The issue opens the discussion on anonymity with instances of realisation, from the design industry imposing, as a form of control, the systemic trapping of its new generations in a limbo of decision-making and purpose-finding, to the dominating mindsets that bar the contribution of those whose vision does not fit the picture. We look at the ethical bindings of the profession and the dysfunctional systems of support for those labouring in it. A series of systems of restraint that contributes to a design world shaped by repulsive processes of invisibilisation, exclusion and oppression on various scales.
We explore the built environment and development plans that disregard city dwellers that are deemed to have no claim over the space they inhabit, the limits of official masterplans that refuse to acknowledge chunks of the urban creation growing outside and beyond the identity that has been envisioned for them. While acts of resistance against such forces occasionally manage to outpace the hand that stifles them, there are other spheres of design in which the lethality of the system does not afford the oppressed any space to escape, when design is employed as a figurative and literal weapon of erasure, able to disrupt the present and future of life and identities.
We question the responsibilities of our profession and the role of its outcomes, in an industry that glorifies fame at the peril of any and all things touched by its influence. We find in anonymity opportunities to reinterpret the way design is approached and valued, reflecting on past and present instances of liberation of the designed from the designer, in which the boundaries of usefulness, collaboration, ownership and innovation have been reimagined beyond what has now come to be the mindless capitalisation of all things.
We criticise the present reality of profit being generated from what once was shared, and the supremacy of giant companies determining what labels, names, brands, images, ideas, and anatomies we should conform to.
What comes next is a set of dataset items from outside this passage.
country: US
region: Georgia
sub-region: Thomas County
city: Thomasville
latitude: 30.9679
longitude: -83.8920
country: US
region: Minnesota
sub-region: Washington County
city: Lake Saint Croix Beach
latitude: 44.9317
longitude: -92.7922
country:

Redefining the relationship between body and digital world, between identities and virtual representation, and in so doing, enabling a different level of control on one’s identity or lack of it. An opportunity for anonymity to be used as a defensive veil for those who don’t need protection, but also as an empowering statement for those willing to raise their voice and choosing not to remain passive in the determination of a collective future.
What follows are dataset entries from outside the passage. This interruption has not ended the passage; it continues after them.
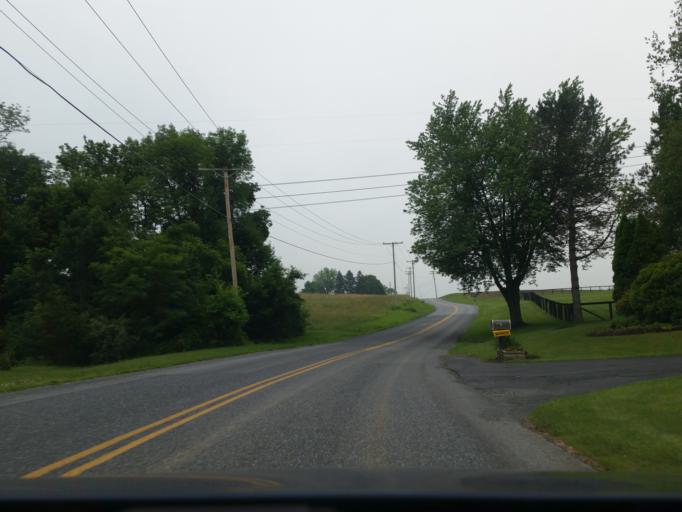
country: US
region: Pennsylvania
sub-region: Lebanon County
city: Palmyra
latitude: 40.3885
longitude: -76.6377
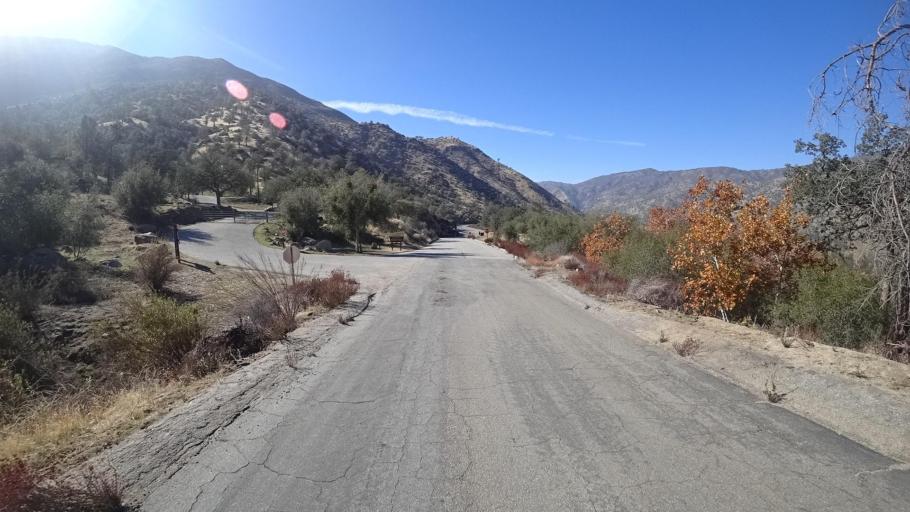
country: US
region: California
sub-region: Kern County
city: Bodfish
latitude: 35.5340
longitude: -118.6327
As we launch this inaugural issue of projektado magazine on anonymity in design, it is with great pleasure that we look back on the reflections that this knowledge creation process has ignited among us as a collective. We humbly thank all who contributed directly and indirectly to our magazine for their perspectives and insights, for their time and trust, in joining us on this critical journey that has resulted in an experience of great meaning.
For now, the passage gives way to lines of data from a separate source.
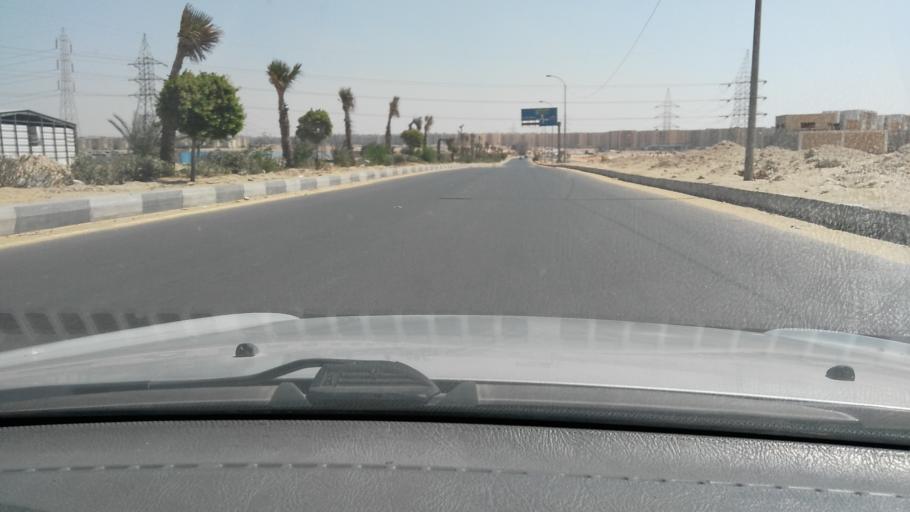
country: EG
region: Al Jizah
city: Madinat Sittah Uktubar
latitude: 29.9089
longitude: 30.9262
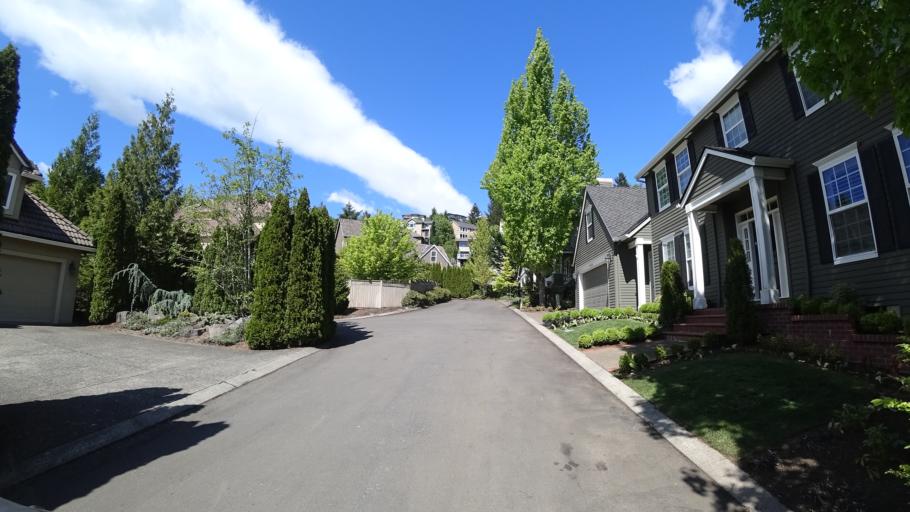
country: US
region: Oregon
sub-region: Washington County
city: West Haven
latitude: 45.5472
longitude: -122.7762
With all the discussions and viewpoints that it collects, this issue has broadened our understanding of the implications of anonymity within and beyond design; what it has meant historically, the processes it continues to sustain, and the doors it could open. Yet, as complex and multifaceted as anonymity is, so many of its dimensions shall remain unexplored unless critical designers raise the issue through discussion and practice again and again, along which path this collective aims to be a companion.